What lawyers recommend now
Legal experts urge Idaho businesses to remain:
- Careful — avoid actions that single out employees based on appearance, language, or national origin
- Consistent — apply hiring and verification rules uniformly to all applicants
- Documented — keep records of policies, training, and internal checks
- Prepared — equip managers to answer employee questions honestly and to refer them to credible information sources
As the 287(g) footprint grows in Idaho, the day-to-day reality for employers is defined by the new agreements already in place and the sharp rise in removals reported this year.
Lawyers expect the heightened environment to continue.

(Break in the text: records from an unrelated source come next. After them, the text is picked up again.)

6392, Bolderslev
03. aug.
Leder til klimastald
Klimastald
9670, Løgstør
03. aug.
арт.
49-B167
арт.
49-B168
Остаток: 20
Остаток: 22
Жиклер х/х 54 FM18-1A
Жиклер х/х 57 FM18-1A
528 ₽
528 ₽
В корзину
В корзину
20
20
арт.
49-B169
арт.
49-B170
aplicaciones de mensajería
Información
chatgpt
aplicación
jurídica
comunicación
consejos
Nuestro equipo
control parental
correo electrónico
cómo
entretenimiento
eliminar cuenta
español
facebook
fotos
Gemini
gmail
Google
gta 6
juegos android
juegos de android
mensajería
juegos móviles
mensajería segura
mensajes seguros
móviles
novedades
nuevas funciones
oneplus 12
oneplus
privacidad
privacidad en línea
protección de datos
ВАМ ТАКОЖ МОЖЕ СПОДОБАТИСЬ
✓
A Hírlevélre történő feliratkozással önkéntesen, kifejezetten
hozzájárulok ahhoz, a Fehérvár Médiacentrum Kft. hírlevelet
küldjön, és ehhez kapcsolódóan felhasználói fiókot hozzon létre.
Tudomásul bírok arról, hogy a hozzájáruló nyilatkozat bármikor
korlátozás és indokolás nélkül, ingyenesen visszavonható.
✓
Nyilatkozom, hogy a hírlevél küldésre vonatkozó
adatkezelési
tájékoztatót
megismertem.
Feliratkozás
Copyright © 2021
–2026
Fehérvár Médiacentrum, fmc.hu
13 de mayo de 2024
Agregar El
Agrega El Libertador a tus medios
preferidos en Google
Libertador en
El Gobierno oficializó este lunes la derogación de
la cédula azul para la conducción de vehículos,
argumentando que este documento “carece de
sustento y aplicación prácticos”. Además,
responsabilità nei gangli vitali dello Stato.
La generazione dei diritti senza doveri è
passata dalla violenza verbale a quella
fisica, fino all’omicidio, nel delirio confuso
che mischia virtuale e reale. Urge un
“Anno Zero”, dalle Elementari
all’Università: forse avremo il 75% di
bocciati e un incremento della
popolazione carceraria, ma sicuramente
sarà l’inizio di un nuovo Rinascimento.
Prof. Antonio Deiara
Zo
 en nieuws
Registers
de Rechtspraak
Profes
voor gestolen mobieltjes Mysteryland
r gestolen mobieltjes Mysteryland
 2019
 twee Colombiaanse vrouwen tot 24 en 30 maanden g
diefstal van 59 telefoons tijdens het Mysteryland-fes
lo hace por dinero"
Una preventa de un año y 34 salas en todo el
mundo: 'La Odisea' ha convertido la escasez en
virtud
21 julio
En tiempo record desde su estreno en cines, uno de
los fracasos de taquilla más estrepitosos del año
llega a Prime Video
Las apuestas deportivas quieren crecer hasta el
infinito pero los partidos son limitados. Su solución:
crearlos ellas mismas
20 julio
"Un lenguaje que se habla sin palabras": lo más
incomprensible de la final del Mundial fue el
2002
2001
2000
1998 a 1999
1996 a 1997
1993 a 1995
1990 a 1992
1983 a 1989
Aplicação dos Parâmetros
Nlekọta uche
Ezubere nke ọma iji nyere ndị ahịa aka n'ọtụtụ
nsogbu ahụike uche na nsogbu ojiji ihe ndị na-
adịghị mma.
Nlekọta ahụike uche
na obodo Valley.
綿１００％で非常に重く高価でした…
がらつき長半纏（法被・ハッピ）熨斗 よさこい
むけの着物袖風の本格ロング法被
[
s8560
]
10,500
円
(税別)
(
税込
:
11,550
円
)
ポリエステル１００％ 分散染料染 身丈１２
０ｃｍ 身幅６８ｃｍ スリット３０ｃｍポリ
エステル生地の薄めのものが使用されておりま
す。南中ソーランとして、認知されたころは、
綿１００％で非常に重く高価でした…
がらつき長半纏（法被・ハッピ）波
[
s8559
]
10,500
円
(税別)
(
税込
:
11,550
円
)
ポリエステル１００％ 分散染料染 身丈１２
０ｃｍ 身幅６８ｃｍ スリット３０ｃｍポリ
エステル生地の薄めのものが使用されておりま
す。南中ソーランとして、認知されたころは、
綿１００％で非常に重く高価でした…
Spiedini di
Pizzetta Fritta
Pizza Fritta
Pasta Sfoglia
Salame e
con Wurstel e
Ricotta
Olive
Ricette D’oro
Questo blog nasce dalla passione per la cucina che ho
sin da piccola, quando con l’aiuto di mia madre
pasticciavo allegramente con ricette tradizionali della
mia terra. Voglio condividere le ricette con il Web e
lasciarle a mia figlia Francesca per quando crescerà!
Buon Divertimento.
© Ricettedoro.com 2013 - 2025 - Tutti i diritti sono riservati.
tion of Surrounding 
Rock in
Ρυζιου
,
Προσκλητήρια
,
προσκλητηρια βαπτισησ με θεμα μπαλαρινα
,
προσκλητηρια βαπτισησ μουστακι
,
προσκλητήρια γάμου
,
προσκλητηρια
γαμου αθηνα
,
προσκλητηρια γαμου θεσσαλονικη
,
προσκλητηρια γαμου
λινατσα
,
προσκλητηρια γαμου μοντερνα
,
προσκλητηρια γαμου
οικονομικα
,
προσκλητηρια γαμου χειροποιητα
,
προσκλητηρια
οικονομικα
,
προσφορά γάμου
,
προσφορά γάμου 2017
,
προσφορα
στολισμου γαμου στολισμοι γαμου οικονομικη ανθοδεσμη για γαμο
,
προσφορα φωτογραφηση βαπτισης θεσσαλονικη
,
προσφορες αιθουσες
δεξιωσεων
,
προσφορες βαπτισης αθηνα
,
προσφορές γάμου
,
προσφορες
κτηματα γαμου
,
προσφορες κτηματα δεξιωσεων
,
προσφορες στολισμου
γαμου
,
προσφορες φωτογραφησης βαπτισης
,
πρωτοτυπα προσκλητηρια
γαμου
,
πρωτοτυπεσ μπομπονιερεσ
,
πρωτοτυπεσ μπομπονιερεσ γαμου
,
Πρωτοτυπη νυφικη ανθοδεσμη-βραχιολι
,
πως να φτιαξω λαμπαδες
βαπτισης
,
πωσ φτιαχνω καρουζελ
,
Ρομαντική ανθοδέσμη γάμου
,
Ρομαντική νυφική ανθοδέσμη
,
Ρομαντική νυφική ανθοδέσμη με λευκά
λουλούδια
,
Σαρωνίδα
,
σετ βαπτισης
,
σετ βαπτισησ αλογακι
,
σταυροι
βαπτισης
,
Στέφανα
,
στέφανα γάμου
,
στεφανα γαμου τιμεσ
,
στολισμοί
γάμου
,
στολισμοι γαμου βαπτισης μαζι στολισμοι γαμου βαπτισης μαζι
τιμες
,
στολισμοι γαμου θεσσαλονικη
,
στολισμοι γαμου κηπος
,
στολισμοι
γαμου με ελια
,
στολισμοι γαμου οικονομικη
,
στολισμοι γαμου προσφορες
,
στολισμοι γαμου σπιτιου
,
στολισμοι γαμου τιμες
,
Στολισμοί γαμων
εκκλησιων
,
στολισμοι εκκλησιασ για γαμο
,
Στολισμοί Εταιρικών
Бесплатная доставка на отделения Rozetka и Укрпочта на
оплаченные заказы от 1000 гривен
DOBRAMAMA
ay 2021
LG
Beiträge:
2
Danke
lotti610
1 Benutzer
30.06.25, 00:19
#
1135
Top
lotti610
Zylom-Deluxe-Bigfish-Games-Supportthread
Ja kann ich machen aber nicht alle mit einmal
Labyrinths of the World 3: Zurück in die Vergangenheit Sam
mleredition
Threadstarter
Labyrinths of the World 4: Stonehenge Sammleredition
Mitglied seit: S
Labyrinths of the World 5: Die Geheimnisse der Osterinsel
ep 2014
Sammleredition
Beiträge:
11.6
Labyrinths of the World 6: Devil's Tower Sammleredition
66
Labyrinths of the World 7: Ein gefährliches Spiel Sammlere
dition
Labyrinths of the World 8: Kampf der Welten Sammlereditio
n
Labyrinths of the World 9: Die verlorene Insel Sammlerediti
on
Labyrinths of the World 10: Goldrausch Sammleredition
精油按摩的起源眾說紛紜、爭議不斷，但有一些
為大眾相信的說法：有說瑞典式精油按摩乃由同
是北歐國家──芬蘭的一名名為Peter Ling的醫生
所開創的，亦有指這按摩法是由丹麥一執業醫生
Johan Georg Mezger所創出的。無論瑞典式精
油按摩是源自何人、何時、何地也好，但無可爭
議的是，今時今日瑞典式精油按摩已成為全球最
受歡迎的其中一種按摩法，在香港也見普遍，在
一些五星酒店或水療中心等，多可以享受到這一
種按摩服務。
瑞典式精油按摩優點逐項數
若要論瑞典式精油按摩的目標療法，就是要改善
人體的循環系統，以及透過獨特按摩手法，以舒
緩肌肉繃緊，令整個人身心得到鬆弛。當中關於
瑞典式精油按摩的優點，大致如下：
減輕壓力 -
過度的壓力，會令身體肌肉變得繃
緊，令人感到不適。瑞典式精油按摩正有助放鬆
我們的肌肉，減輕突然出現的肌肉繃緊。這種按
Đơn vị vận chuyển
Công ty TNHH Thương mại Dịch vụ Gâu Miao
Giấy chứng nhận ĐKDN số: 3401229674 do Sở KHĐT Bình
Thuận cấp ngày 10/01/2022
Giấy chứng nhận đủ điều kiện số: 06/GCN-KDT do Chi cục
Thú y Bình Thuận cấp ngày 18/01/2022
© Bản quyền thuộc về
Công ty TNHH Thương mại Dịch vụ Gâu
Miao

With seven new agreements since January 2025 and an almost 800% increase in deportations tied to that expansion, Boise’s legal community’s message is steady: be cautious, be ready, and keep workplace practices even-handed and well-documented as federal immigration enforcement intensifies.
This Article in a Nutshell
Since January 2025, Idaho signed seven new 287(g) agreements, prompting an almost 800% increase in deportations and shifting immigration enforcement into local law enforcement. Agriculture and construction face immediate impacts: higher absenteeism, fragmented crews, production delays, and safety risks. Lawyers recommend consistent I-9 verification, detailed documentation, uniform policies, and manager training. Holland & Hart’s November 13, 2025 seminar stressed proactive measures to reduce exposure while avoiding discrimination. Businesses may need cross-training and scheduling adjustments to maintain operations.